A white paper published yesterday by local developer Urbanland showed that more than half of Cambodia’s city dwellers spend most of their time at home in their bedrooms because they lack space and privacy in their living rooms.
It said 80 per cent of those who live in a link house, shophouse or flat, park their cars or motorbikes inside their property.
The white paper, entitled The Future of Home is the result of 10 months of research, in-depth surveys and focus group sessions involving 170 participants carried out by Urbanland to better understand the changing living requirements of aspiring city dwellers.
The paper said 80 per cent of survey participants confirmed that security was one of the most important attributes they looked into when purchasing a home, with 50 per cent reporting issues with noise, pollution, parking and social conflicts in their current neighbourhoods.
Of the survey participants, 84 per cent reported that they regularly took work home with them but only 10 per cent of that group said they had a proper working space in their homes.
Most worked from their bedroom or in a shared living space leading to lower productivity because of the distractions in a busy household, the paper said.
Design quality was a “very important” consideration for 75 per cent of participants when choosing their homes, with a general perception that many new urban developments in Cambodia promise grand and luxurious exteriors with less consideration given to the design of practical and functional living spaces.

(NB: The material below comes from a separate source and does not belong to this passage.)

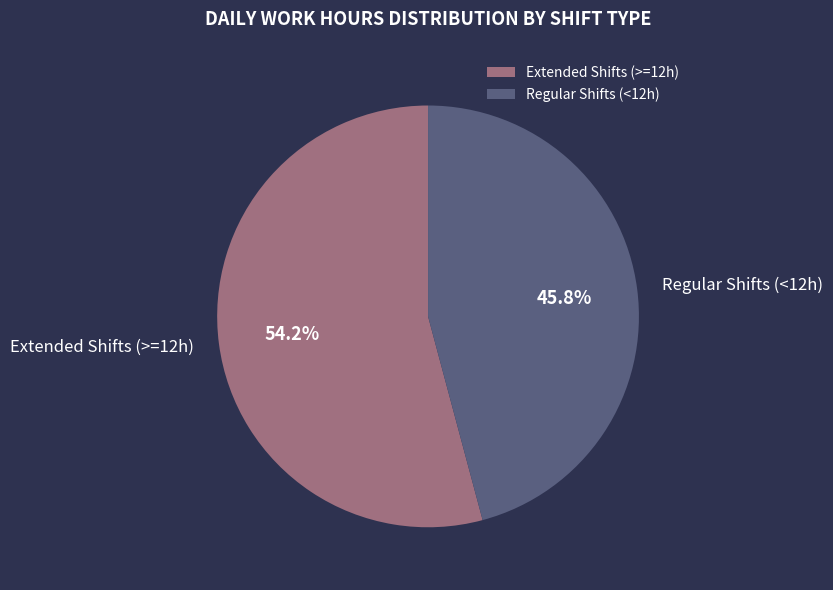

Approximately how many times larger is the value at Extended Shifts (>=12h) compared to Regular Shifts (<12h)?

1.2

“Quality home design is not simply a measure of how strong a home is built, how big its space is, how expensive and rare its construction materials are and how aesthetically pleasing it looks, but also how much these design qualities cater to its inhabitants’ practical needs and lifestyles,” the paper said.
Urbanland’s managing director and architect Hok Kang said the survey has given the company valuable insight in its approach to upcoming projects.

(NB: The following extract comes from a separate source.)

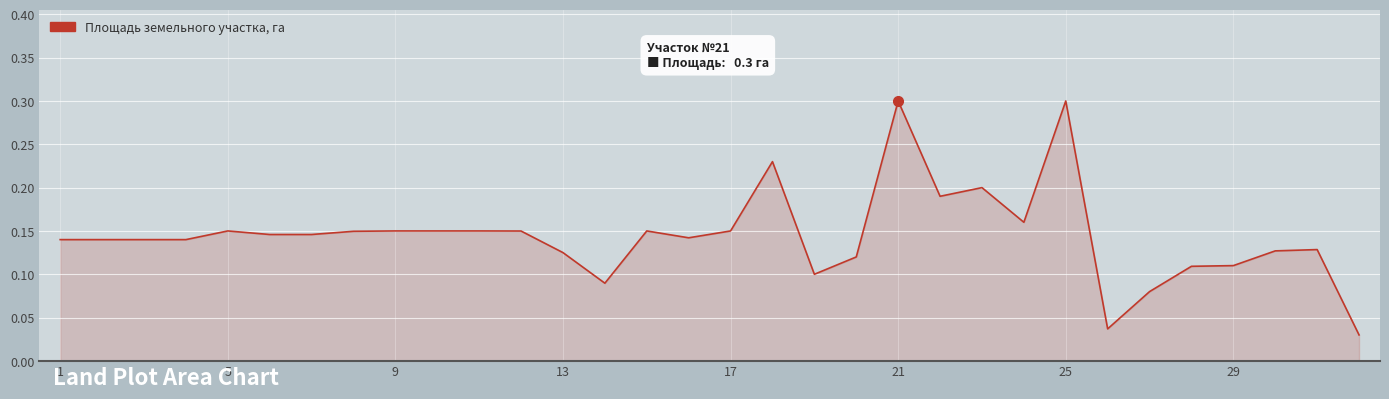

The value at 21 is 0.3. True or false?

True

He said many people in the post-war generation, including him, grew up in dark and dingy places with poor interior lighting, poor ventilation and little consideration given to the design.
Kang believes they deserve and want better from the homes that will be the biggest single investment they make in their lives.
“We believe that putting people at the heart of everything we do will enrich their quality of life, to enable everyone to live better and achieve their aspirations.
“This research is pivotal for us and our wider industry in working towards building homes, offices and other spaces that put people first in every way,” he said.